The popular perception of him is liberal, but he is in reality one of the most
hawkish men in Washington. He sends Hellfire missiles like the rest of us send
email.

Obama will never go against the security state. He is the progeniture of the
security state.

His belief is that if we wish to avoid large-scale wars, then some people must
silently disappear, or be quietly erased from the sky.

Is he wrong? I don't know. It may be lesser of many evils. President Obama is
strategically brilliant. Is he going to condone someone who endangered his
entire philosophy of national defense?

No way.

------
joeblow9999
TLDR; His revelations of unconstitutional government surveillance activity
were valid and beneficial to all, but also "the damage to U.S. intelligence
operations [were] enormous". So he shouldn't be pardoned.

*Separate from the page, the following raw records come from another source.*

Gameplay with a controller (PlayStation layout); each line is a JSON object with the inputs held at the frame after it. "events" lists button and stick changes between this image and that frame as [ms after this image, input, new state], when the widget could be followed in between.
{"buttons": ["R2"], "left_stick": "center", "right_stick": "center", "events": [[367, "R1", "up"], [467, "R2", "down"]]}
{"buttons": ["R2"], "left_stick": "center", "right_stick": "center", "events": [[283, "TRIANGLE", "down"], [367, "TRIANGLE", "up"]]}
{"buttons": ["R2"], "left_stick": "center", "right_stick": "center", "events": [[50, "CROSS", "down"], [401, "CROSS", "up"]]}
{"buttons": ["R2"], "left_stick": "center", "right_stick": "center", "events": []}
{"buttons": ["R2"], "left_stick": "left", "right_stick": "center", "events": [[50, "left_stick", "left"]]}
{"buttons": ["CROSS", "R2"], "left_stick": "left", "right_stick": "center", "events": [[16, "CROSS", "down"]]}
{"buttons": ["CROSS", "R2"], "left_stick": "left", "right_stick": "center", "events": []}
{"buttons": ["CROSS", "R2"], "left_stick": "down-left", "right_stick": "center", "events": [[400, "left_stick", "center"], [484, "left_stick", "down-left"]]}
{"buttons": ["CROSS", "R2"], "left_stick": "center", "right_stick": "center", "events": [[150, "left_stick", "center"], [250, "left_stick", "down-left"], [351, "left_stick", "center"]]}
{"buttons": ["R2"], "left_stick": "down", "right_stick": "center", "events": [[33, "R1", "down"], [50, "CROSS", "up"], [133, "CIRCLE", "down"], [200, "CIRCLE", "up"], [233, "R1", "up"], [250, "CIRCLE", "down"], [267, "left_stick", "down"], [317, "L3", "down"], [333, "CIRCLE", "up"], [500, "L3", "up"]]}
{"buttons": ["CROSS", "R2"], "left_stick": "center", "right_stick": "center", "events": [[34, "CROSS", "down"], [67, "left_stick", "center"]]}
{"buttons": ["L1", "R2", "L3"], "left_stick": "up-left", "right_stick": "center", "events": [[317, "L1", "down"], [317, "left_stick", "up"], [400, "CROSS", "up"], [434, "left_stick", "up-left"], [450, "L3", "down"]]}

Frankly, a disgusting argument.

------
mark_l_watson
Carefully read the author's bio and decide for yourself what biases he may
have.

The author says that a pardon decision hinges on what is good for society. So,
the question is: does the benefit of the disclosures outweigh the costs?

I considered the pros and cons and decided to sign the pardon Snowden
petition, for what little that is worth.

------
SNvD7vEJ
So what he is saying is that we don't know what the damages are, and that we
know that the revelations did a lot of good, and then says that the damages
are huge.

Ok then.

------
m0llusk
So many basic errors! Sharing is not stealing. Disclosure is not loss. Secrecy
is not security. Information is not intelligence.